SUPPLIED DATA:
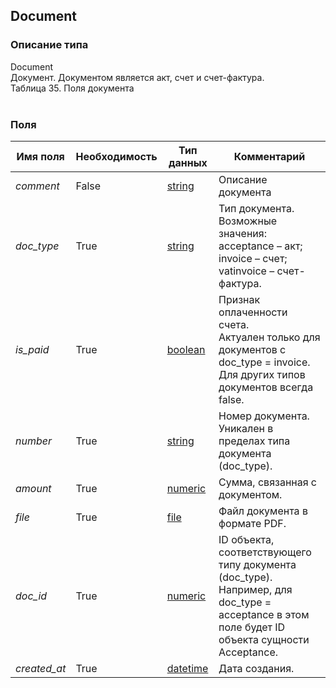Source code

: 
## Document

### Описание типа
Document<br/>Документ. Документом является акт, счет и счет-фактура. <br/>Таблица 35. Поля документа<br/><br/>
### Поля

| Имя поля | Необходимость | Тип данных | Комментарий |
|---|---|---|---|
|*comment*|False|[string](/docs/types/string.md)|Описание документа<br/>|
|*doc_type*|True|[string](/docs/types/string.md)|Тип документа.<br/>Возможные значения:<br/>acceptance – акт;<br/>invoice – счет;<br/>vatinvoice – счет-фактура.<br/>|
|*is_paid*|True|[boolean](/docs/types/boolean.md)|Признак оплаченности счета.<br/>Актуален только для документов с doc_type = invoice. Для других типов документов всегда false.<br/>|
|*number*|True|[string](/docs/types/string.md)|Номер документа. Уникален в пределах типа документа (doc_type).<br/>|
|*amount*|True|[numeric](/docs/types/numeric.md)|Сумма, связанная с документом.<br/>|
|*file*|True|[file](/docs/types/file.md)|Файл документа в формате PDF.<br/>|
|*doc_id*|True|[numeric](/docs/types/numeric.md)|ID объекта, соответствующего типу документа (doc_type). <br/>Например, для doc_type = acceptance в этом поле будет ID объекта сущности Acceptance.<br/>|
|*created_at*|True|[datetime](/docs/types/datetime.md)|Дата создания.<br/>|
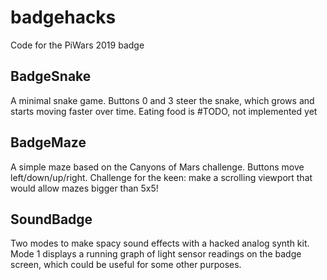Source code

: # badgehacks
Code for the PiWars 2019 badge

## BadgeSnake
A minimal snake game.  Buttons 0 and 3 steer the snake, which grows and starts moving faster over time.  Eating food is #TODO, not implemented yet

## BadgeMaze
A simple maze based on the Canyons of Mars challenge.  Buttons move left/down/up/right. Challenge for the keen: make a scrolling viewport that would allow mazes bigger than 5x5!

## SoundBadge
Two modes to make spacy sound effects with a hacked analog synth kit.  Mode 1 displays a running graph of light sensor readings on the badge screen, which could be useful for some other purposes.
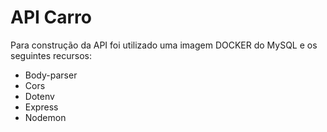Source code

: # API Carro

Para construção da API foi utilizado uma imagem DOCKER do MySQL e os seguintes recursos:

- Body-parser
- Cors
- Dotenv
- Express
- Nodemon




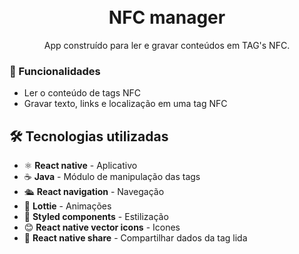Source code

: <h1 align="center">
<br>
<b>
NFC manager
</b>
</h1>

<p align="center">
  App construído para ler e gravar conteúdos em TAG's NFC.
</p>


### 🔎 Funcionalidades

- Ler o conteúdo de tags NFC
- Gravar texto, links e localização em uma tag NFC

## 🛠 Tecnologias utilizadas

- ⚛ **React native** - Aplicativo
- ☕ **Java** - Módulo de manipulação das tags
- 🛳️ **React navigation** - Navegação
- 🎇 **Lottie** - Animações
- 💅 **Styled components** - Estilização
- 😊 **React native vector icons** - Icones
- 📨 **React native share** - Compartilhar dados da tag lida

INSTRUCTION: Nothing should appear in the answer except the lines above from the line with "NFC manager" through the line with "- 🎇 **Lottie** - Animações", both included, written out exactly.

OUTPUT OF THE EXERCISE:
NFC manager
</b>
</h1>

<p align="center">
  App construído para ler e gravar conteúdos em TAG's NFC.
</p>


### 🔎 Funcionalidades

- Ler o conteúdo de tags NFC
- Gravar texto, links e localização em uma tag NFC

## 🛠 Tecnologias utilizadas

- ⚛ **React native** - Aplicativo
- ☕ **Java** - Módulo de manipulação das tags
- 🛳️ **React navigation** - Navegação
- 🎇 **Lottie** - Animações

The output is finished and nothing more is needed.